(Material shown begins)
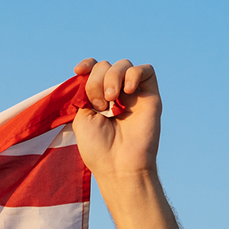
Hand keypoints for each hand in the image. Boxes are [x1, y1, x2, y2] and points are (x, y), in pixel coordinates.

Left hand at [71, 58, 161, 182]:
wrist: (119, 164)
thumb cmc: (98, 148)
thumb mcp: (81, 119)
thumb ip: (82, 94)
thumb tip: (85, 74)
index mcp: (96, 99)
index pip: (93, 71)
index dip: (87, 65)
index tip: (79, 70)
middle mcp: (115, 94)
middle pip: (105, 66)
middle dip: (96, 81)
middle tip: (98, 105)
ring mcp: (132, 93)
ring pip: (123, 65)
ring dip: (112, 78)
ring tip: (110, 101)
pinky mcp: (149, 94)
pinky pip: (145, 69)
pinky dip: (134, 74)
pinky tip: (128, 91)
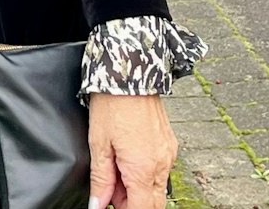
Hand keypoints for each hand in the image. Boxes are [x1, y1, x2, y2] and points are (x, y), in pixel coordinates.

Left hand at [87, 93, 177, 208]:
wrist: (130, 74)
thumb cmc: (112, 105)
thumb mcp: (99, 145)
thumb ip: (101, 180)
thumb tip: (97, 205)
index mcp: (143, 169)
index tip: (111, 205)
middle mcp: (162, 165)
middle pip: (153, 204)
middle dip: (132, 203)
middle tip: (111, 190)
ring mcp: (169, 155)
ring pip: (157, 188)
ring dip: (137, 189)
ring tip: (116, 168)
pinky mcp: (170, 145)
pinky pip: (161, 171)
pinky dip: (145, 174)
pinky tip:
(Material shown ends)
Problem to work on:
Although the records hold pictures, return only what remains, word for word.

Written answer:
Hand keypoints for each hand in the image. Boxes are [x1, y1, x2, y2] and points are (x, y), in pixel coordinates.

Left hand at [71, 58, 161, 182]:
wrist: (119, 164)
thumb cmc: (98, 148)
thumb mcp: (81, 119)
thumb ip: (82, 94)
thumb tip: (85, 74)
index mcp: (96, 99)
index pip: (93, 71)
index dip: (87, 65)
index tip: (79, 70)
middle mcp: (115, 94)
middle pip: (105, 66)
middle dip: (96, 81)
middle tip: (98, 105)
ring mcp: (132, 93)
ring pip: (123, 65)
ring dip: (112, 78)
ring tip: (110, 101)
pinky mcp: (149, 94)
pinky pip: (145, 69)
pinky dip: (134, 74)
pinky tip: (128, 91)
Hand keypoints for each hand in the image. Boxes are [x1, y1, x2, y2] and points are (x, y), in pixel coordinates.

Left hand at [87, 93, 177, 208]:
wrist: (130, 74)
thumb cmc: (112, 105)
thumb mcp: (99, 145)
thumb ip: (101, 180)
thumb tip: (97, 205)
index mcp: (143, 169)
index tip: (111, 205)
middle mcp: (162, 165)
middle pip: (153, 204)
middle dip: (132, 203)
middle tip: (111, 190)
ring mcp: (169, 155)
ring pip: (157, 188)
ring dip: (137, 189)
ring tip: (116, 168)
pinky mcp: (170, 145)
pinky pip: (161, 171)
pinky dip: (145, 174)
pinky tip:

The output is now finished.